NaturEner USA has formally protested 2017 centrally assessed taxes for its three wind farms in Glacier and Toole counties, according to the Montana Department of Revenue. Currently, NaturEner is appealing their centrally assessed taxes for 2015 and 2016 for its Glacier Wind Energy 1, Glacier Wind Energy 2 and Rim Rock Wind Energy facilities.
At the heart of the protests is a disagreement between NaturEner USA and the Montana Department of Revenue (MDOR) over the valuation and possible deduction of intangible personal property, which includes certificates of stock, bonds, licenses, trademarks, contracts, software, franchises and others, according to Kory Hofland, bureau chief of the MDOR Business Tax and Valuation Bureau.
Intangible personal property is defined by Montana Code Annotated 15-6-218, as that property which “has no intrinsic value but is the representative or evidence of value.” Further, the statute requires, “To the extent that the unit value of centrally assessed property includes intangible personal property, that value must be removed from the unit value.”
According to Hofland, NaturEner disagrees “with the economics of the facilities, how much money they’re able to generate out of it, and of that money that’s generatable, how much is due to intangible personal property. They’re claiming very large amounts of intangible personal property they want exempted.”
For 2017, the MDOR valued Glacier Wind 1, which lies solely in Toole County, at $92.9 million. NaturEner is protesting around 94.28 percent of the value, Hofland said.

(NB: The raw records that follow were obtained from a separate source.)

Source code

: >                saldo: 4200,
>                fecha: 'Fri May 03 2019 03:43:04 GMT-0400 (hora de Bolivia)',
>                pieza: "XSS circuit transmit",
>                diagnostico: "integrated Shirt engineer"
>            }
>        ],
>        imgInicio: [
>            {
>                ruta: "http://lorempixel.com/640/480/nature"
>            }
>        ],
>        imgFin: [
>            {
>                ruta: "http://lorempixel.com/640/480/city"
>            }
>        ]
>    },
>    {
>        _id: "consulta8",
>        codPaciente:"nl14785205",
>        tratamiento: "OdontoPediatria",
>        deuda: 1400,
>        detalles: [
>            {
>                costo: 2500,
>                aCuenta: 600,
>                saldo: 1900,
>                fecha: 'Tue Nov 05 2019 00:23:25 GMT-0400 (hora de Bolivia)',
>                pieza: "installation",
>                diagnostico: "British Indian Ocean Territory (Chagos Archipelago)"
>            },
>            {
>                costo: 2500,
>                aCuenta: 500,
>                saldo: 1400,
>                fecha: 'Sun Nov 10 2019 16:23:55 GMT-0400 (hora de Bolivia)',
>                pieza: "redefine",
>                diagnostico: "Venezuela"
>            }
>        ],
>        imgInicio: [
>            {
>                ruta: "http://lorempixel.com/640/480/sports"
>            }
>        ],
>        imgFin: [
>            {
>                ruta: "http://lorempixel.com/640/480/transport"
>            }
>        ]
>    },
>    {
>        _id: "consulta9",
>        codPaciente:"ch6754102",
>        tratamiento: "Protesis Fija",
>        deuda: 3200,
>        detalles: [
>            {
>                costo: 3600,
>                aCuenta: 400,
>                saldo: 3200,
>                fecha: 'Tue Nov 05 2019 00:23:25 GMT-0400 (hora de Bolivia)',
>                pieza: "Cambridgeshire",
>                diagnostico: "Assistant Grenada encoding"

For Glacier Wind 2, which lies in both Toole and Glacier counties, the MDOR placed a $79.3 million value. At the time of the interview, Hofland said NaturEner had protested about 92.08 percent of the Toole County valuation.
For Rim Rock, which lies in both Glacier and Toole counties, the MDOR placed a $219.3 million value, and NaturEner is protesting approximately 57.22 percent of that value, said Hofland.
NaturEner did not comment at press time.
NaturEner’s current tax protests regarding the 2015 and 2016 valuations are pending decision by the Montana Tax Appeal Board. Hofland said the hope is for the appeal board hearing to take place within the next year. Following that hearing, either party can appeal the tax appeal board’s decision to district court and the Montana Supreme Court, if necessary.
“So it could take a while to get a final ruling in this matter,” Hofland said.